Cyrano ! Après que j'ai vu deux cents fois la pièce d'Edmond Rostand, je mourais d'envie de connaître la maison natale de ce héros national. J'en ai parcouru, des kilomètres, j'en ai traversé, des bourgades, avant de parvenir dans cette sous-préfecture du Sud-Ouest qui compte, au dernier recensement, vingt-sept mille huit cent quatre-vingt-six âmes et près de huit cents commerces. Aussitôt arrivé, j'avisai sur le port un quidam qui bayait aux corneilles face à une gabarre amarrée au bord de la Dordogne. C'était un touriste anglais. Il m'accompagna à l'Hôtel de ville, où les réponses restèrent ambiguës.

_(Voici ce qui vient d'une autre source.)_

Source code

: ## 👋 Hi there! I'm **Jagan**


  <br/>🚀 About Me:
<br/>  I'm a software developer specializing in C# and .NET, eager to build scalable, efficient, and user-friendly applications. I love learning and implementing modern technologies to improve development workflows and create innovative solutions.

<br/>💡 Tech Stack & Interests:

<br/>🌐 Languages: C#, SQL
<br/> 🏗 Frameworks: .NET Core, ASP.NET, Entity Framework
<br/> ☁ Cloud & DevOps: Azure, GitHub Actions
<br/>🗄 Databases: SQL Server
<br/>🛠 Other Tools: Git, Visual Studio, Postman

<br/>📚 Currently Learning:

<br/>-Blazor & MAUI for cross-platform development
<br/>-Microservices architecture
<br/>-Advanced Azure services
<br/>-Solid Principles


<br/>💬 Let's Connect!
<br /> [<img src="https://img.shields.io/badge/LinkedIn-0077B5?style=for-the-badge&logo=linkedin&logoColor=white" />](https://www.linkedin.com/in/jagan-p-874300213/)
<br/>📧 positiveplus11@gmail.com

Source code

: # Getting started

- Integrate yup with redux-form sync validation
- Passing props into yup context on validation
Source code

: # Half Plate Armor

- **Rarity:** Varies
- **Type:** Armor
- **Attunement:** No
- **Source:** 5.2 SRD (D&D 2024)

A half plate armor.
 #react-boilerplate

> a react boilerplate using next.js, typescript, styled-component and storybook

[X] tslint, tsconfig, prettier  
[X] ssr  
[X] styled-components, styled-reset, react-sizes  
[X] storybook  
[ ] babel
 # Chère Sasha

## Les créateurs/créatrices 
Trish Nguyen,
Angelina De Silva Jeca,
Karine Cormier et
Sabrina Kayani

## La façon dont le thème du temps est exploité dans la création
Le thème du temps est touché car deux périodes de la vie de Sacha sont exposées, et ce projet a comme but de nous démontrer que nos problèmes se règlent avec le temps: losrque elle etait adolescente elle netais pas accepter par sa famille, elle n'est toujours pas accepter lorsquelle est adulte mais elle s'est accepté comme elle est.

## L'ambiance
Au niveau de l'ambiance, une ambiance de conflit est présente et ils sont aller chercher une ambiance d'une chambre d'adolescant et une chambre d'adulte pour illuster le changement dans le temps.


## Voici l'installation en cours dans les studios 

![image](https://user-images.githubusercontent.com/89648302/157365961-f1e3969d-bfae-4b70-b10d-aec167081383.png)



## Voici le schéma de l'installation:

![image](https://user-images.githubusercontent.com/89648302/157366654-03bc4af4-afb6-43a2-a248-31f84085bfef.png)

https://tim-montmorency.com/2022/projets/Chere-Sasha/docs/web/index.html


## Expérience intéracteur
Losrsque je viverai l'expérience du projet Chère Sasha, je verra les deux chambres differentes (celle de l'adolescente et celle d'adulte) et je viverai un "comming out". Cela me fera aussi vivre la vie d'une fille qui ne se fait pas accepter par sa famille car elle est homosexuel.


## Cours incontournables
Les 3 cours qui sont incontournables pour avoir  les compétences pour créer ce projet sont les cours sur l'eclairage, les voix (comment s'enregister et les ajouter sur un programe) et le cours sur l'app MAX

— Renseignez-vous dans les églises, nous dit-on, car Cyrano a dû passer sur les fonts baptismaux. Et ne vous fiez pas à tous les on-dit.
En bon néophyte, j'obéis. Devenu mon acolyte, l'Anglais ne me quittait pas. Hélas, nos va-et-vient furent sans résultat. Enfin, le soir, nous découvrîmes une statue sur une place. En nous voyant, elle caressa son appendice brisé et nous héla en ces termes :
— Moi qui fus un bretteur entêté, un athée militant et le coreligionnaire de Molière, je suis né et mort à Paris ! Si je suis aujourd'hui l'emblème, le héros et le héraut de cette cité, ce n'est pas parce que j'y suis né, mais parce qu'elle m'a adopté.
Sur ces mots convaincants, la statue se figea, nous laissant comme deux ronds de flan, c'est-à-dire cois.